SELECTED EXCERPT below:
Avoiding MCRegAliasIterator with register units

LLVM can model some quite complicated register banks now, and we even use registers to model some encoding constraints.

For example, a few ARM instructions like strexd have two register operands that must be an aligned pair of consecutive GPR registers (like r0, r1). This constraint is modeled with the GPRPair register class containing R0_R1, R2_R3, ... pseudo-registers.

Sometimes ISAs also assign assembly names to such pseudo-registers, again from ARM:

SPR: (s0, s1, ...) 32-bit floating point registers.
DPR: (d0, d1, ...) Even-odd pairs of consecutive S-registers.
QPR: (q0, q1, ...) Even-odd pairs of consecutive D-registers.

But not all constraints are given 'register' names by the ISA. One vld1 instruction variant can load two consecutive D-registers, both even-odd and odd-even pairs. An even-odd pair like {d0, d1} is also called q0, but an odd-even pair like {d1, d2} has no other ISA name.

Since it's a bit random what an ISA decides to call a register and what it decides to call an encoding constraint, LLVM's concept of a physical register is usually a bit broader, but more consistent. We will normally define physical registers for all reasonable encoding constraints on register operands. For example, the LLVM ARM target has physical registers like D1_D2 which don't exist in the ISA.
End of SELECTED EXCERPT.
RECORDS below:
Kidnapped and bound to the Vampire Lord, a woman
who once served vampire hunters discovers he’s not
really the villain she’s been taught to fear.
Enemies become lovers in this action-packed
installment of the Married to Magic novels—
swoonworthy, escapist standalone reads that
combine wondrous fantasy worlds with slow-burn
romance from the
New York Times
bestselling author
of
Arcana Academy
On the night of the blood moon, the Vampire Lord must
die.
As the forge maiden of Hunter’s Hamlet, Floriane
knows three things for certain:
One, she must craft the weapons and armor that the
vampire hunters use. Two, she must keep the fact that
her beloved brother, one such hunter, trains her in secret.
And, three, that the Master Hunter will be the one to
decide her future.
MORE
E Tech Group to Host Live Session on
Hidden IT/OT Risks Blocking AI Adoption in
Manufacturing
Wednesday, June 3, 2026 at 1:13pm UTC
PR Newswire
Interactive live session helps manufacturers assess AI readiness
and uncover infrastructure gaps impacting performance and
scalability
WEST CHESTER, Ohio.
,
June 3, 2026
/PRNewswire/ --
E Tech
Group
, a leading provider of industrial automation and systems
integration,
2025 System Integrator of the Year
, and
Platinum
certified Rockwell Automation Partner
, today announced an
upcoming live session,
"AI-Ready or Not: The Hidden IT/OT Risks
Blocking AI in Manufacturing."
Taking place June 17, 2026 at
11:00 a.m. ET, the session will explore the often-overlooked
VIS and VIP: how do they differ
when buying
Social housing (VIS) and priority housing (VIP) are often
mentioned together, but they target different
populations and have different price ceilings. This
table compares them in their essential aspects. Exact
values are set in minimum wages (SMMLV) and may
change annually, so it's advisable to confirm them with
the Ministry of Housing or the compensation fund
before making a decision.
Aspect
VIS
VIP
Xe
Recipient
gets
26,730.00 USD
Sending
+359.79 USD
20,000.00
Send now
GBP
End of RECORDS.
#### [TASKS FOR THIS EXERCISE]
**A)** In the text on LLVM register units, which register class models the requirement that strexd take an aligned pair of consecutive GPR registers?
**B)** Reproduce the passage of the LLVM register units text between "For example, a" and "floating point registers.", inclusive.

#### [ANSWERS FOR THIS EXERCISE]
**A)** The GPRPair register class.

**B)**
For example, a few ARM instructions like strexd have two register operands that must be an aligned pair of consecutive GPR registers (like r0, r1). This constraint is modeled with the GPRPair register class containing R0_R1, R2_R3, ... pseudo-registers.

Sometimes ISAs also assign assembly names to such pseudo-registers, again from ARM:

SPR: (s0, s1, ...) 32-bit floating point registers.